Ram Han capture des images mentales enfouies, des instants flous volés dans les limbes lointains de nos rêves refoulés. Ce qu’apprécie par-dessus tout l’habitante de Séoul, ce sont les distorsions, les textures, la représentation du vivant et les effets de lumière. Des obsessions précieuses pour retranscrire avec talent les fantasmes, les émotions souvent dissimulées au plus profond de notre chair. Quoi de plus évident donc que d’inviter l’artiste à réaliser la couverture de notre magazine Kiblind Obsession ?
L’artiste coréenne, qui vient tout juste d’entrer dans la belle trentaine, est obsédée par le média vidéo, sa matérialisation graphique et son empreinte sur nos cerveaux spongieux et influençables. Cette virtuose de l’image numérique utilise sa formation initiale en animation digitale pour créer des images mélancoliques, organiques et oniriques en forme de screenshots. Elle revient aussi parfois à ses premières amours comme dans ce clip de la Française Oklou que vous avez peut-être croisé l’année passée. À l’occasion de la sortie de notre dernier magazine dont elle a illustré la couverture, on a parlé obsession avec cette artiste qui nous a touché au coeur.
Hello Ram Han. As-tu des obsessions particulières ? Dans ton travail ou plus globalement dans la vie ?
Oui, pas mal en réalité… En particulier des scènes de dessins animés ou de jeux vidéo de mon enfance. Elles restent collées aux cellules de mon thalamus, fixées dans mon cortex cérébral. Des scènes violentes en animation 2D, les modélisations monotones et fluides des jeux en 3D et les personnages étranges et paradoxalement trop détaillés dans ces jeux… Ah oui, et aussi une image récurrente de conte de fées altérée par le traitement graphique de la console… Des obsessions tout à fait normales quoi.
As-tu une image qui t’obsède plus particulièrement ? Si tu fermes les yeux par exemple, quelle œuvre te vient spontanément à l’’esprit ?
Pour tout dire, toutes les choses non humaines qui se tordent et prennent vie, cela peut être une plante, un animal de compagnie, un papillon, une tasse de thé ou une épée.
Quels sont les artistes qui t’ont obsédée plus jeune ou qui t’obsèdent encore aujourd’hui ?
J’’aime chaque scène, chaque détail de Nausicaa de la Vallée du Vent du studio Ghibli. En particulier, j’’aime beaucoup le personnage d’Omu. À tel point que si je devais renaître un jour, j’aimerais bien revenir en Omu. Ah oui et aussi, je suis pas mal obsédée par Mew des Pokémon. Sinon, ma plus grande inspiration reste Jérôme Bosch… Je n’’oublierai jamais le choc qu’a été ma première rencontre avec un de ses tableaux…

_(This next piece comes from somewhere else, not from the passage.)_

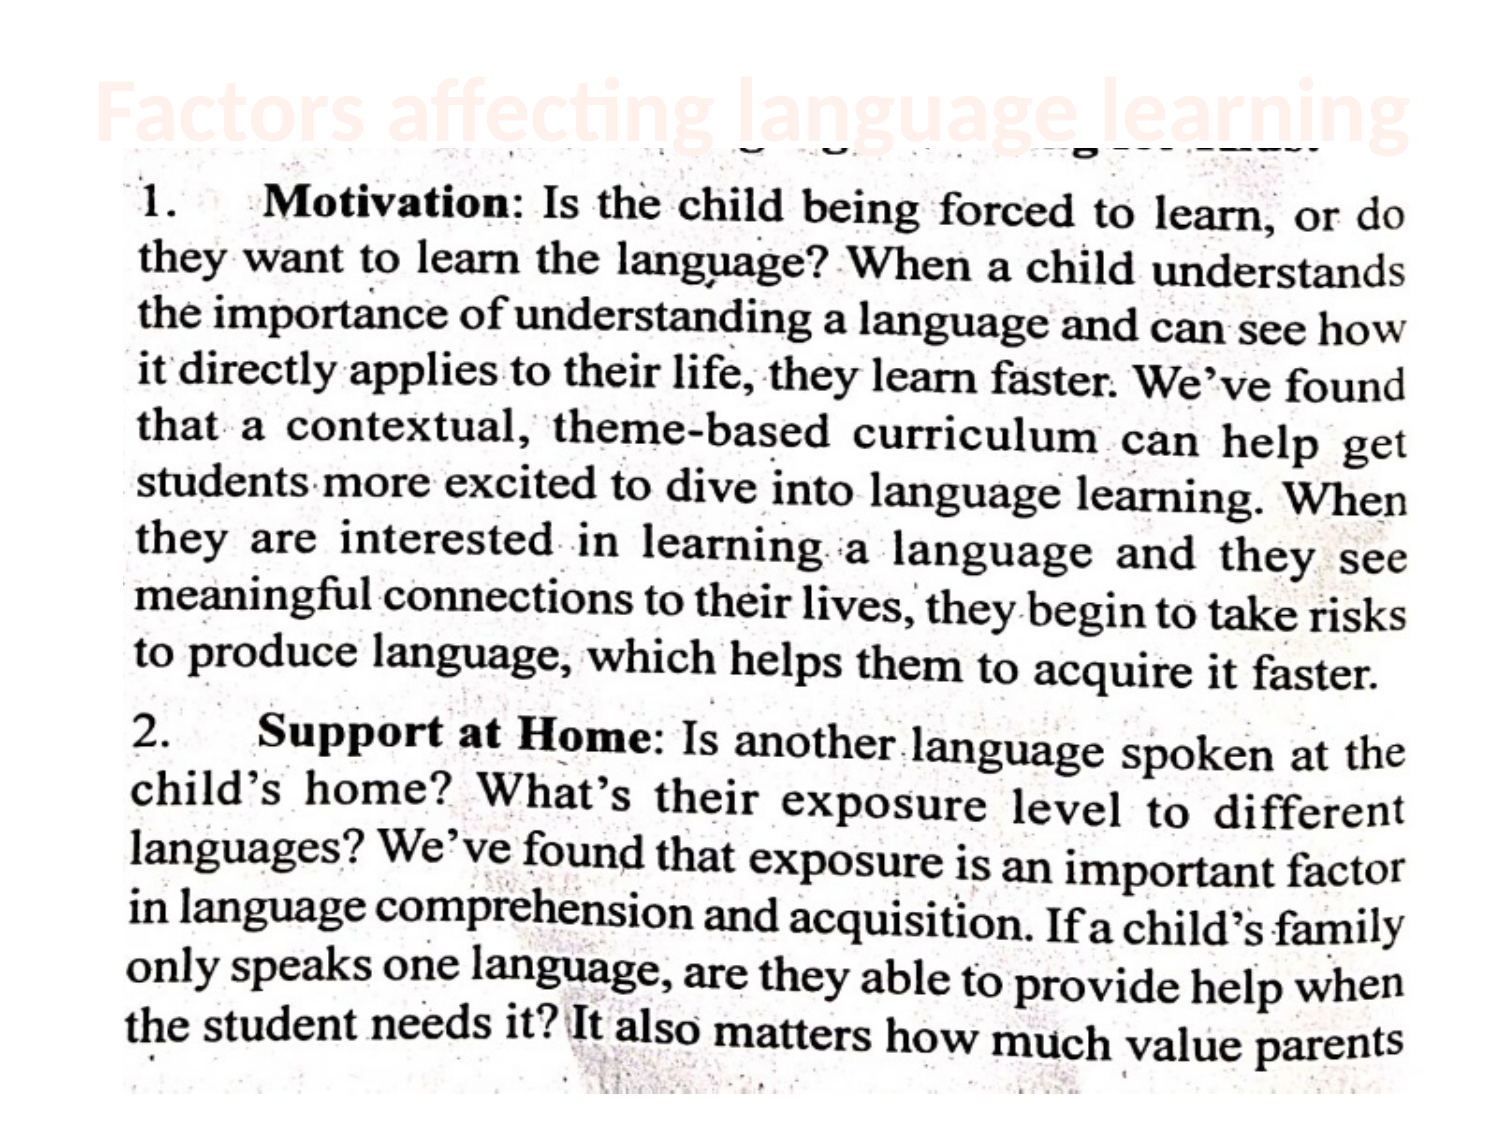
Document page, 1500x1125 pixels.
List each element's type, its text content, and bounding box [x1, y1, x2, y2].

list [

Et au niveau musical ? Y a-t-il une musique en particulier que tu écoutes en boucle et qui vient hanter ton cerveau ?
Dernièrement, j’’ai beaucoup écouté de chansons de la musicienne coréenne CIFIKA. Depuis l’année passée et le contexte qu’on connaît, j’ai pas mal pensé à l’’avenir. Sa musique est pleine d’espoir et elle a la voix d’une sorte de prophète du futur. Ça me calme l’esprit aussi.
Quels sont les projets qui t’ont le plus marquée, pour lesquels tu as un attachement particulier ?
La série de panneaux lumineux sur lesquels j’’ai travaillé pour la Biennale de Busan, la série The Room Type et la série Souvenir.
Comment tes études en animation ont-elles influencé ton travail en illustration ?
J’ai toujours été fan d’animation, et depuis toute petite, j’ai admiré le travail de nombreux artistes dans ce domaine. Ça se retrouve dans mon travail en peinture numérique et ça m’influence quotidiennement dans l’’utilisation de la couleur, de la texture et dans ma façon de travailler mes dessins au trait.
Quelques mots sur cette couverture ?
Je pense que l’’obsession la plus forte est finalement celle que l’on cache au plus profond de son cœur, celle qui est le plus dissimulée, refoulée. Je voulais du coup exprimer cette attirance secrète mais intense pour cette chose profonde.
Sur quel projet travailles-tu actuellement ?
Je dessine quelques petites choses à propos du point de vue d’un touriste qui traverse les mondes, virtuels ou réels.